Marie Gouze, connue sous le nom d’Olympe de Gouges, est une figure incontournable de l’histoire féminine et politique française, souvent reconnue comme l’une des pionnières du féminisme moderne. Née en 1748 à Montauban, elle s’impose durant la Révolution française comme une voix libre, engagée en faveur des droits civils, politiques et sociaux des femmes bien avant que leur cause ne soit largement portée à l’échelle internationale.
Une vie marquée par l’indépendance et le combat intellectuel
Veuve jeune, Marie choisit de s’émanciper des contraintes sociales de son époque en quittant sa province pour Paris en 1766. Là, sous le pseudonyme d’Olympe de Gouges, elle embrasse une carrière littéraire et politique, défiant les conventions et affirmant ouvertement son indépendance. Elle refuse le mariage pour conserver sa liberté, fait rare et audacieux pour une femme du XVIIIe siècle.
Son parcours est celui d’une intellectuelle passionnée, active dans les salons et cercles des Lumières, où elle côtoie des penseurs engagés. Elle s’intéresse profondément aux idées nouvelles sur la liberté, l’égalité, la justice sociale, et met sa plume au service des combats pour l’abolition de l’esclavage et l’émancipation des femmes.
La Déclaration des droits de la femme et de la citoyenne : un manifeste d’avant-garde
En 1791, alors que la Révolution française s’empare des enjeux démocratiques, Olympe de Gouges rédige la Déclaration des droits de la femme et de la citoyenne, en réponse à la Déclaration des droits de l’homme et du citoyen de 1789 qui ignore largement la question du genre. Dans ce texte fondamental, elle affirme que « la femme naît libre et demeure égale à l’homme en droits ». Elle y réclame l’égalité politique, le droit de vote, la participation aux décisions publiques, la liberté d’expression, et une justice respectueuse des deux sexes.
Cette déclaration est un acte audacieux et précurseur qui remet en cause la domination masculine et le patriarcat. Par ses mots, Olympe appelle à une révolution non seulement politique mais aussi sociale et culturelle, insistante sur le fait que les femmes ont leur place à la Tribune comme sur l’échafaud.

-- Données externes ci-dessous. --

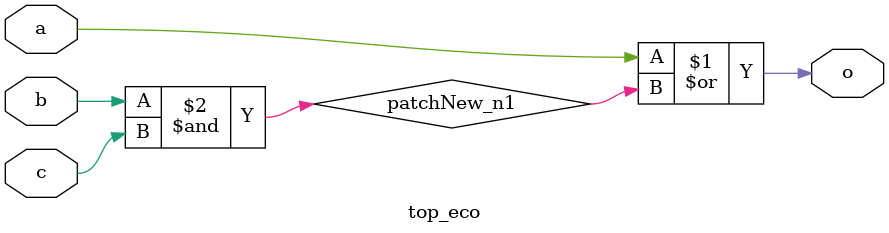
<source format=v>
module top_eco(a, b, c, o);
  input a, b, c;
  output o;
  wire patchNew_n1;
  or eco1 (o, a, patchNew_n1);
  and eco2 (patchNew_n1, b, c);
endmodule

</source>
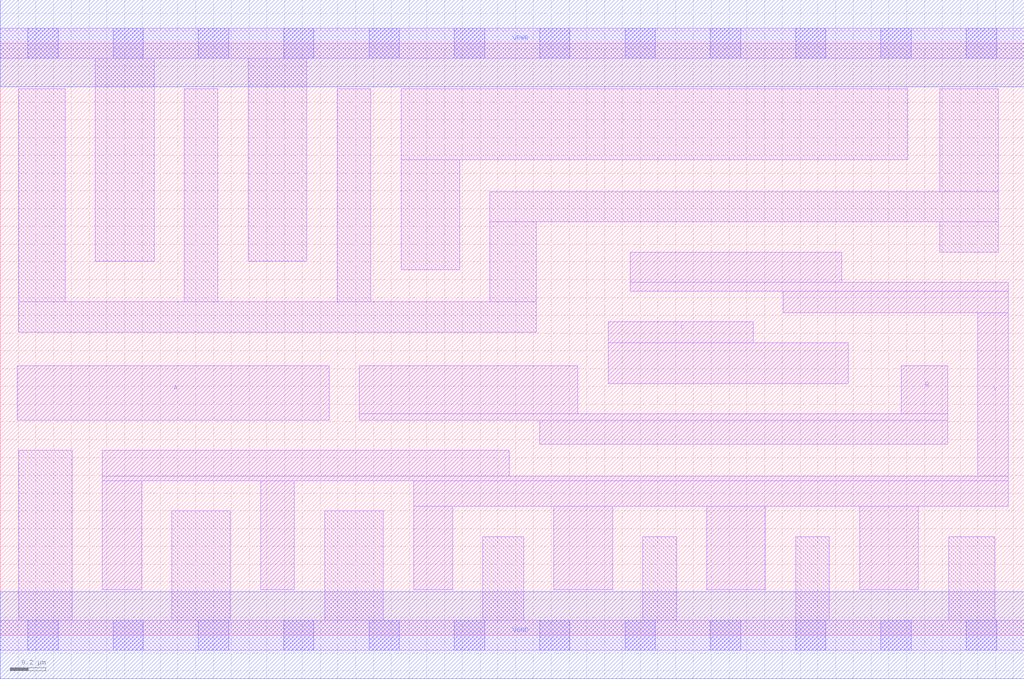
<source format=lef>
# Copyright 2020 The SkyWater PDK Authors
#
# Licensed under the Apache License, Version 2.0 (the "License");
# you may not use this file except in compliance with the License.
# You may obtain a copy of the License at
#
#     https://www.apache.org/licenses/LICENSE-2.0
#
# Unless required by applicable law or agreed to in writing, software
# distributed under the License is distributed on an "AS IS" BASIS,
# WITHOUT WARRANTIES OR CONDITIONS OF ANY KIND, either express or implied.
# See the License for the specific language governing permissions and
# limitations under the License.
#
# SPDX-License-Identifier: Apache-2.0

VERSION 5.7 ;
  NAMESCASESENSITIVE ON ;
  NOWIREEXTENSIONATPIN ON ;
  DIVIDERCHAR "/" ;
  BUSBITCHARS "[]" ;
UNITS
  DATABASE MICRONS 200 ;
END UNITS
MACRO sky130_fd_sc_lp__nor3_4
  CLASS CORE ;
  SOURCE USER ;
  FOREIGN sky130_fd_sc_lp__nor3_4 ;
  ORIGIN  0.000000  0.000000 ;
  SIZE  5.760000 BY  3.330000 ;
  SYMMETRY X Y R90 ;
  SITE unit ;
  PIN A
    ANTENNAGATEAREA  1.260000 ;
    DIRECTION INPUT ;
    USE SIGNAL ;
    PORT
      LAYER li1 ;
        RECT 0.095000 1.210000 1.850000 1.515000 ;
    END
  END A
  PIN B
    ANTENNAGATEAREA  1.260000 ;
    DIRECTION INPUT ;
    USE SIGNAL ;
    PORT
      LAYER li1 ;
        RECT 2.020000 1.210000 5.330000 1.245000 ;
        RECT 2.020000 1.245000 3.250000 1.515000 ;
        RECT 3.035000 1.075000 5.330000 1.210000 ;
        RECT 5.070000 1.245000 5.330000 1.515000 ;
    END
  END B
  PIN C
    ANTENNAGATEAREA  1.260000 ;
    DIRECTION INPUT ;
    USE SIGNAL ;
    PORT
      LAYER li1 ;
        RECT 3.420000 1.415000 4.770000 1.645000 ;
        RECT 3.420000 1.645000 4.235000 1.765000 ;
    END
  END C
  PIN Y
    ANTENNADIFFAREA  2.116800 ;
    DIRECTION OUTPUT ;
    USE SIGNAL ;
    PORT
      LAYER li1 ;
        RECT 0.575000 0.255000 0.795000 0.870000 ;
        RECT 0.575000 0.870000 5.670000 0.895000 ;
        RECT 0.575000 0.895000 2.865000 1.040000 ;
        RECT 1.465000 0.255000 1.655000 0.870000 ;
        RECT 2.325000 0.255000 2.545000 0.725000 ;
        RECT 2.325000 0.725000 5.670000 0.870000 ;
        RECT 3.115000 0.255000 3.445000 0.725000 ;
        RECT 3.545000 1.935000 5.670000 1.985000 ;
        RECT 3.545000 1.985000 4.735000 2.155000 ;
        RECT 3.975000 0.255000 4.305000 0.725000 ;
        RECT 4.405000 1.815000 5.670000 1.935000 ;
        RECT 4.835000 0.255000 5.165000 0.725000 ;
        RECT 5.500000 0.895000 5.670000 1.815000 ;
    END
  END Y
  PIN VGND
    DIRECTION INOUT ;
    USE GROUND ;
    PORT
      LAYER met1 ;
        RECT 0.000000 -0.245000 5.760000 0.245000 ;
    END
  END VGND
  PIN VPWR
    DIRECTION INOUT ;
    USE POWER ;
    PORT
      LAYER met1 ;
        RECT 0.000000 3.085000 5.760000 3.575000 ;
    END
  END VPWR
  OBS
    LAYER li1 ;
      RECT 0.000000 -0.085000 5.760000 0.085000 ;
      RECT 0.000000  3.245000 5.760000 3.415000 ;
      RECT 0.105000  0.085000 0.405000 1.040000 ;
      RECT 0.105000  1.705000 3.015000 1.875000 ;
      RECT 0.105000  1.875000 0.365000 3.075000 ;
      RECT 0.535000  2.105000 0.865000 3.245000 ;
      RECT 0.965000  0.085000 1.295000 0.700000 ;
      RECT 1.035000  1.875000 1.225000 3.075000 ;
      RECT 1.395000  2.105000 1.725000 3.245000 ;
      RECT 1.825000  0.085000 2.155000 0.700000 ;
      RECT 1.895000  1.875000 2.085000 3.075000 ;
      RECT 2.255000  2.055000 2.585000 2.675000 ;
      RECT 2.255000  2.675000 5.105000 3.075000 ;
      RECT 2.715000  0.085000 2.945000 0.555000 ;
      RECT 2.755000  1.875000 3.015000 2.325000 ;
      RECT 2.755000  2.325000 5.615000 2.495000 ;
      RECT 3.615000  0.085000 3.805000 0.555000 ;
      RECT 4.475000  0.085000 4.665000 0.555000 ;
      RECT 5.285000  2.155000 5.615000 2.325000 ;
      RECT 5.285000  2.495000 5.615000 3.075000 ;
      RECT 5.335000  0.085000 5.595000 0.555000 ;
    LAYER mcon ;
      RECT 0.155000 -0.085000 0.325000 0.085000 ;
      RECT 0.155000  3.245000 0.325000 3.415000 ;
      RECT 0.635000 -0.085000 0.805000 0.085000 ;
      RECT 0.635000  3.245000 0.805000 3.415000 ;
      RECT 1.115000 -0.085000 1.285000 0.085000 ;
      RECT 1.115000  3.245000 1.285000 3.415000 ;
      RECT 1.595000 -0.085000 1.765000 0.085000 ;
      RECT 1.595000  3.245000 1.765000 3.415000 ;
      RECT 2.075000 -0.085000 2.245000 0.085000 ;
      RECT 2.075000  3.245000 2.245000 3.415000 ;
      RECT 2.555000 -0.085000 2.725000 0.085000 ;
      RECT 2.555000  3.245000 2.725000 3.415000 ;
      RECT 3.035000 -0.085000 3.205000 0.085000 ;
      RECT 3.035000  3.245000 3.205000 3.415000 ;
      RECT 3.515000 -0.085000 3.685000 0.085000 ;
      RECT 3.515000  3.245000 3.685000 3.415000 ;
      RECT 3.995000 -0.085000 4.165000 0.085000 ;
      RECT 3.995000  3.245000 4.165000 3.415000 ;
      RECT 4.475000 -0.085000 4.645000 0.085000 ;
      RECT 4.475000  3.245000 4.645000 3.415000 ;
      RECT 4.955000 -0.085000 5.125000 0.085000 ;
      RECT 4.955000  3.245000 5.125000 3.415000 ;
      RECT 5.435000 -0.085000 5.605000 0.085000 ;
      RECT 5.435000  3.245000 5.605000 3.415000 ;
  END
END sky130_fd_sc_lp__nor3_4
END LIBRARY

</source>
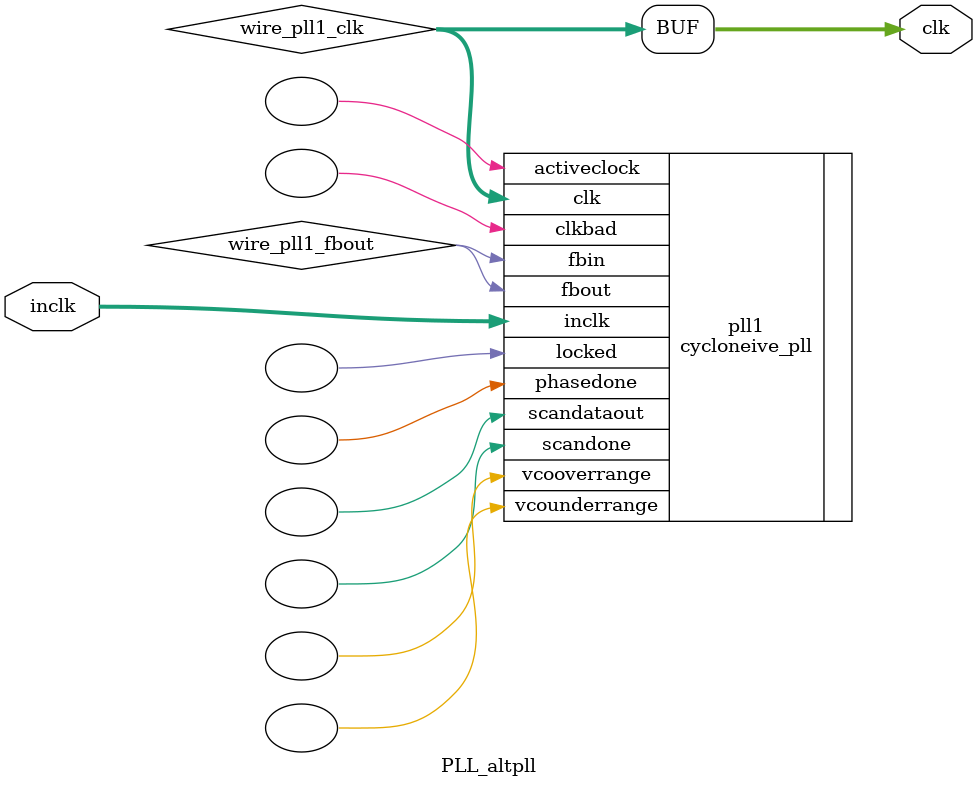
<source format=v>






//synthesis_resources = cycloneive_pll 1 
//synopsys translate_off
`timescale 1 ps / 1 ps
//synopsys translate_on
module  PLL_altpll
	( 
	clk,
	inclk) /* synthesis synthesis_clearbox=1 */;
	output   [4:0]  clk;
	input   [1:0]  inclk;
`ifndef ALTERA_RESERVED_QIS
// synopsys translate_off
`endif
	tri0   [1:0]  inclk;
`ifndef ALTERA_RESERVED_QIS
// synopsys translate_on
`endif

	wire  [4:0]   wire_pll1_clk;
	wire  wire_pll1_fbout;

	cycloneive_pll   pll1
	( 
	.activeclock(),
	.clk(wire_pll1_clk),
	.clkbad(),
	.fbin(wire_pll1_fbout),
	.fbout(wire_pll1_fbout),
	.inclk(inclk),
	.locked(),
	.phasedone(),
	.scandataout(),
	.scandone(),
	.vcooverrange(),
	.vcounderrange()
	`ifndef FORMAL_VERIFICATION
	// synopsys translate_off
	`endif
	,
	.areset(1'b0),
	.clkswitch(1'b0),
	.configupdate(1'b0),
	.pfdena(1'b1),
	.phasecounterselect({3{1'b0}}),
	.phasestep(1'b0),
	.phaseupdown(1'b0),
	.scanclk(1'b0),
	.scanclkena(1'b1),
	.scandata(1'b0)
	`ifndef FORMAL_VERIFICATION
	// synopsys translate_on
	`endif
	);
	defparam
		pll1.bandwidth_type = "auto",
		pll1.clk0_divide_by = 50,
		pll1.clk0_duty_cycle = 50,
		pll1.clk0_multiply_by = 1,
		pll1.clk0_phase_shift = "0",
		pll1.compensate_clock = "clk0",
		pll1.inclk0_input_frequency = 20000,
		pll1.operation_mode = "normal",
		pll1.pll_type = "auto",
		pll1.lpm_type = "cycloneive_pll";
	assign
		clk = {wire_pll1_clk[4:0]};
endmodule //PLL_altpll
//VALID FILE

</source>
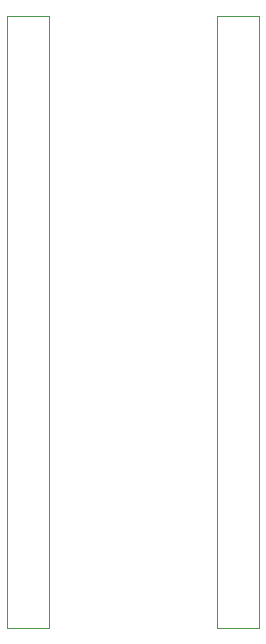
<source format=gbr>
G04 #@! TF.GenerationSoftware,KiCad,Pcbnew,(5.1.9)-1*
G04 #@! TF.CreationDate,2021-05-14T16:57:38+01:00*
G04 #@! TF.ProjectId,EnvOpenPico,456e764f-7065-46e5-9069-636f2e6b6963,REV1*
G04 #@! TF.SameCoordinates,Original*
G04 #@! TF.FileFunction,Other,User*
%FSLAX46Y46*%
G04 Gerber Fmt 4.6, Leading zero omitted, Abs format (unit mm)*
G04 Created by KiCad (PCBNEW (5.1.9)-1) date 2021-05-14 16:57:38*
%MOMM*%
%LPD*%
G01*
G04 APERTURE LIST*
%ADD10C,0.050000*%
G04 APERTURE END LIST*
D10*
X114330000Y-56925000D02*
X114330000Y-108775000D01*
X114330000Y-108775000D02*
X110730000Y-108775000D01*
X110730000Y-108775000D02*
X110730000Y-56925000D01*
X110730000Y-56925000D02*
X114330000Y-56925000D01*
X92950000Y-108785000D02*
X92950000Y-56935000D01*
X92950000Y-56935000D02*
X96550000Y-56935000D01*
X96550000Y-56935000D02*
X96550000Y-108785000D01*
X96550000Y-108785000D02*
X92950000Y-108785000D01*
M02*

</source>
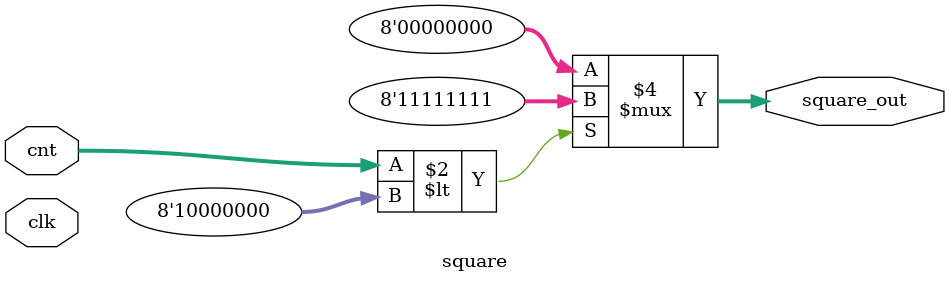
<source format=v>
module square(
    clk,
    cnt,
    square_out
);
input clk;
input [7:0] cnt;
output reg [7:0] square_out;

always @(cnt) begin
    if(cnt < 8'd128) square_out<=8'd255;
    else square_out<=8'd0;
end
endmodule


</source>
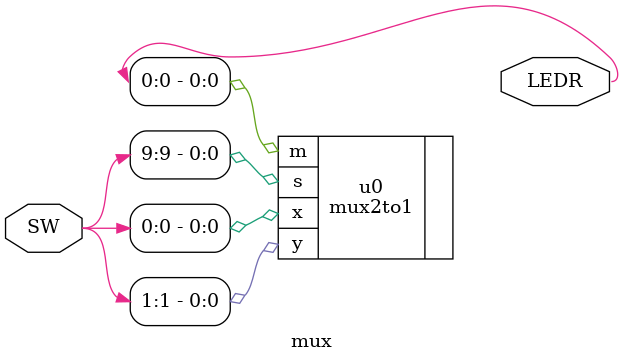
<source format=v>
`timescale 1ns / 1ns // `timescale time_unit/time_precision


//LEDR[0] output display

module mux(LEDR, SW);
    input [9:0] SW;
    output [9:0] LEDR;

    mux2to1 u0(
        .x(SW[0]),
        .y(SW[1]),
        .s(SW[9]),
        .m(LEDR[0])
        );
endmodule

</source>
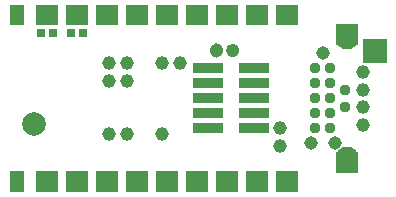
<source format=gbs>
G04 Layer_Color=16711935*
%FSLAX24Y24*%
%MOIN*%
G70*
G01*
G75*
%ADD62C,0.0240*%
%ADD70R,0.0787X0.0787*%
%ADD81C,0.0787*%
%ADD82C,0.0769*%
%ADD83R,0.0296X0.0257*%
%ADD85C,0.0139*%
%ADD86R,0.0769X0.0592*%
%ADD87R,0.0500X0.0592*%
%ADD88C,0.0450*%
%ADD89R,0.0500X0.0158*%
%ADD90R,0.0769X0.0158*%
%ADD91R,0.0769X0.0631*%
%ADD92C,0.0454*%
%ADD93C,0.0370*%
%ADD94R,0.1005X0.0359*%
%ADD95C,0.0375*%
D62*
X9550Y1601D02*
G03*
X9550Y1601I-110J0D01*
G01*
X9010Y1611D02*
G03*
X9010Y1611I-110J0D01*
G01*
Y1589D02*
G03*
X9010Y1589I-110J0D01*
G01*
D70*
X14173Y1575D02*
D03*
D81*
X2820Y-850D02*
D03*
D82*
X13250Y-2000D02*
D03*
Y2000D02*
D03*
D83*
X3447Y2190D02*
D03*
X3053D02*
D03*
X4447D02*
D03*
X4053D02*
D03*
D85*
X9440Y1723D02*
D03*
Y1477D02*
D03*
X8900Y1733D02*
D03*
Y1467D02*
D03*
D86*
X9250Y-2734D02*
D03*
X11250D02*
D03*
X3250Y2734D02*
D03*
X4250D02*
D03*
X7250D02*
D03*
X6250D02*
D03*
X5250D02*
D03*
X3250Y-2734D02*
D03*
X4250D02*
D03*
X5250D02*
D03*
X6250D02*
D03*
X7250D02*
D03*
X8250D02*
D03*
X10250D02*
D03*
X11250Y2734D02*
D03*
X10250D02*
D03*
X8250D02*
D03*
X9250D02*
D03*
D87*
X2250Y-2734D02*
D03*
Y2734D02*
D03*
D88*
X12050Y-1500D02*
D03*
X12850D02*
D03*
X12450Y1500D02*
D03*
D89*
X2250Y3050D02*
D03*
Y-3050D02*
D03*
D90*
X3250D02*
D03*
X4250D02*
D03*
X5250D02*
D03*
X6250D02*
D03*
X7250D02*
D03*
X8250D02*
D03*
X9250D02*
D03*
X10250D02*
D03*
X11250D02*
D03*
X13250Y-2416D02*
D03*
Y2416D02*
D03*
X11250Y3050D02*
D03*
X10250D02*
D03*
X9250D02*
D03*
X8250D02*
D03*
X7250D02*
D03*
X6250D02*
D03*
X5250D02*
D03*
X4250D02*
D03*
X3250D02*
D03*
D91*
X13250Y-2081D02*
D03*
Y2081D02*
D03*
D92*
X13780Y886D02*
D03*
X5315Y-1181D02*
D03*
X7087Y1181D02*
D03*
X11024Y-984D02*
D03*
Y-1575D02*
D03*
X13780Y295D02*
D03*
Y-295D02*
D03*
Y-886D02*
D03*
X7087Y-1181D02*
D03*
X5315Y591D02*
D03*
Y1181D02*
D03*
X5906D02*
D03*
Y591D02*
D03*
Y-1181D02*
D03*
X7677Y1181D02*
D03*
D93*
X12200Y-1000D02*
D03*
Y-500D02*
D03*
Y500D02*
D03*
Y0D02*
D03*
Y1000D02*
D03*
X12700Y-1000D02*
D03*
Y-500D02*
D03*
Y0D02*
D03*
Y500D02*
D03*
Y1000D02*
D03*
D94*
X10168Y-1000D02*
D03*
Y-500D02*
D03*
Y0D02*
D03*
Y500D02*
D03*
Y1000D02*
D03*
X8632Y-1000D02*
D03*
Y-500D02*
D03*
Y0D02*
D03*
Y500D02*
D03*
Y1000D02*
D03*
D95*
X13169Y295D02*
D03*
Y-295D02*
D03*
M02*

</source>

Une œuvre militante et théâtrale engagée
En complément de ses écrits politiques, Olympe de Gouges signe des pièces de théâtre et des pamphlets qui traitent des libertés individuelles, du droit au divorce, de la condition des enfants, et dénoncent l’esclavage. Sa pièce Zamore et Mirza ou l’esclavage des Noirs (1784) est l’une des premières en France à contester ce système inhumain.
Son théâtre est un vecteur fort de sensibilisation, mêlant fiction et réalité pour interpeller le public et les pouvoirs. Même ses positions sur le divorce ou la liberté sexuelle sont restées longtemps révolutionnaires dans une époque où la femme était sous tutelle masculine.

Une fin tragique pour une courageuse pionnière
Refusant de se taire face aux injustices, Olympe de Gouges critique vivement la politique radicale des Montagnards et notamment Robespierre, ce qui lui vaut d’être arrêtée en 1793. Jugée pour ses idées, elle est condamnée à mort et guillotinée la même année, devenant ainsi une martyre de la défense des droits humains et des femmes.
Un héritage féministe et révolutionnaire majeur
Aujourd’hui, Olympe de Gouges est reconnue comme une précurseure essentielle du féminisme. Son combat éclaire les luttes contemporaines pour l’égalité des sexes et inspire les mouvements féminins à travers le monde. Son engagement pour les droits civils, la justice sociale et contre l’esclavage la place parmi les grandes figures des Lumières.
Son œuvre est étudiée dans les écoles et célébrée lors de journées dédiées, rappelant que l’égalité reste un combat vivant et que ses idées avant-gardistes restent d’une brûlante actualité.